TRY IT.
Once the line containing "ready to use!**" is found in the entries below, restate it and each following line word for word, stopping after the line containing "The only things".

EXERCISE MATERIALS.
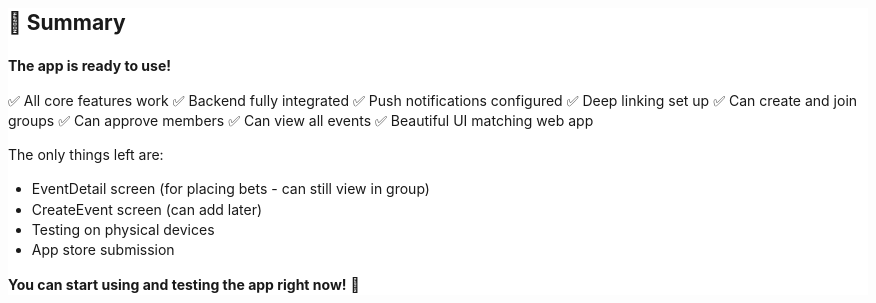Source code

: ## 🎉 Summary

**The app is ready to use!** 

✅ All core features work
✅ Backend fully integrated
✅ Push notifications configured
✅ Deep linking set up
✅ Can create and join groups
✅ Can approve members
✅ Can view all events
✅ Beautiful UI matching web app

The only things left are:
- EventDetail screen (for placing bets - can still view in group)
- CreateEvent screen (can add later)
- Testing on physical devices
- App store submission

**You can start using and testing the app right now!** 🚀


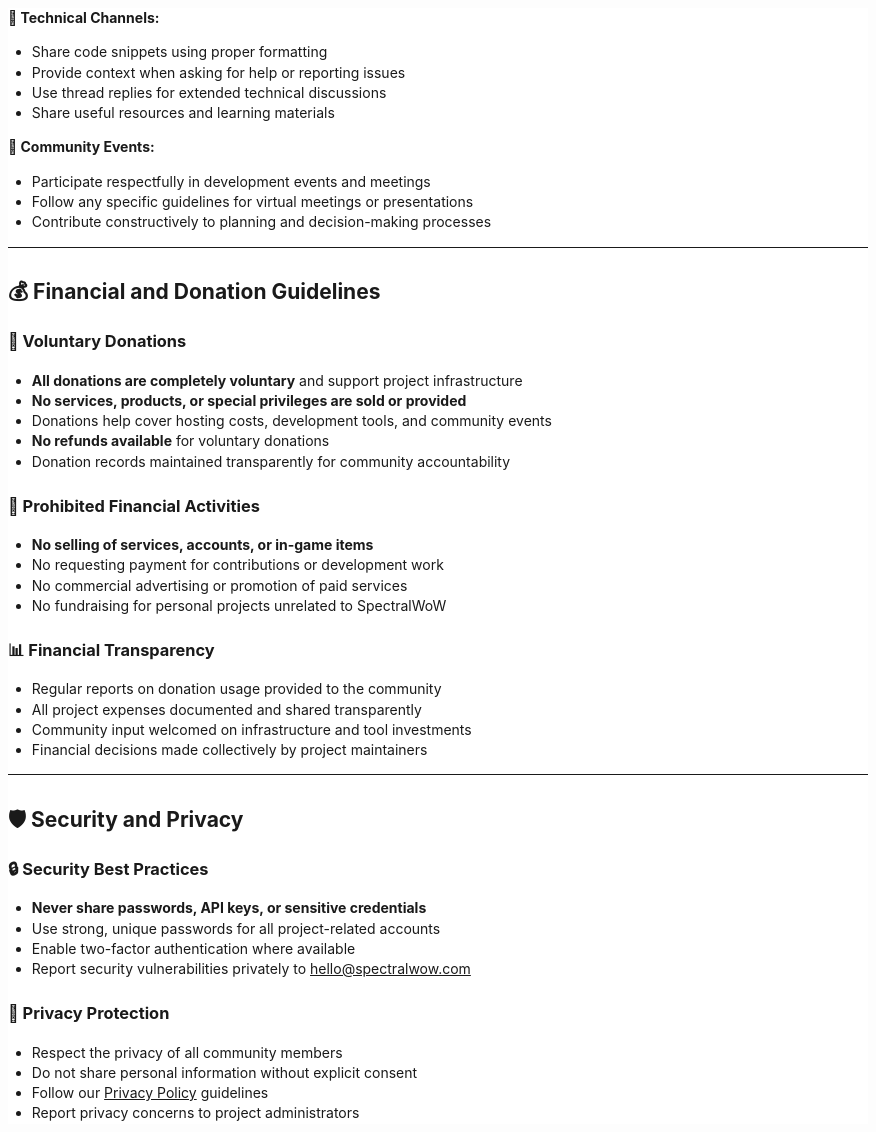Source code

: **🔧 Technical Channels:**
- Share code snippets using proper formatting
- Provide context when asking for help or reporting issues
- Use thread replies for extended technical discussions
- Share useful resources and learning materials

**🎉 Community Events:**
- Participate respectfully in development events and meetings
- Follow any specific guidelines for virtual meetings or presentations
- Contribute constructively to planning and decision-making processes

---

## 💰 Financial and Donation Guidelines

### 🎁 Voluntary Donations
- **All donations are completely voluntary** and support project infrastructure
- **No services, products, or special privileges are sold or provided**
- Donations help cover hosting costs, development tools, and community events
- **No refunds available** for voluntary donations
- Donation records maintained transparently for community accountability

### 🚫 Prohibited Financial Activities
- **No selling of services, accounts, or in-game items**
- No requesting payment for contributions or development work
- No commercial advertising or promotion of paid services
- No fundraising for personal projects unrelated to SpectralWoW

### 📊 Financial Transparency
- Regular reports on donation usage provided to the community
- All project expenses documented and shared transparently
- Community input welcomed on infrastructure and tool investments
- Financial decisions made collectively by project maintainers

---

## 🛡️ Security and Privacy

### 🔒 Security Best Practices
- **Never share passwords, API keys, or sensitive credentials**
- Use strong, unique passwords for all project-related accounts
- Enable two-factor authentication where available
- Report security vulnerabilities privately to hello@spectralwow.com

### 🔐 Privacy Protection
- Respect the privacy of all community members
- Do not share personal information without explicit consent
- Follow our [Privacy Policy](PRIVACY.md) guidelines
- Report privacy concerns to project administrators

EXPECTED ANSWER.
**The app is ready to use!** 

✅ All core features work
✅ Backend fully integrated
✅ Push notifications configured
✅ Deep linking set up
✅ Can create and join groups
✅ Can approve members
✅ Can view all events
✅ Beautiful UI matching web app

The only things left are:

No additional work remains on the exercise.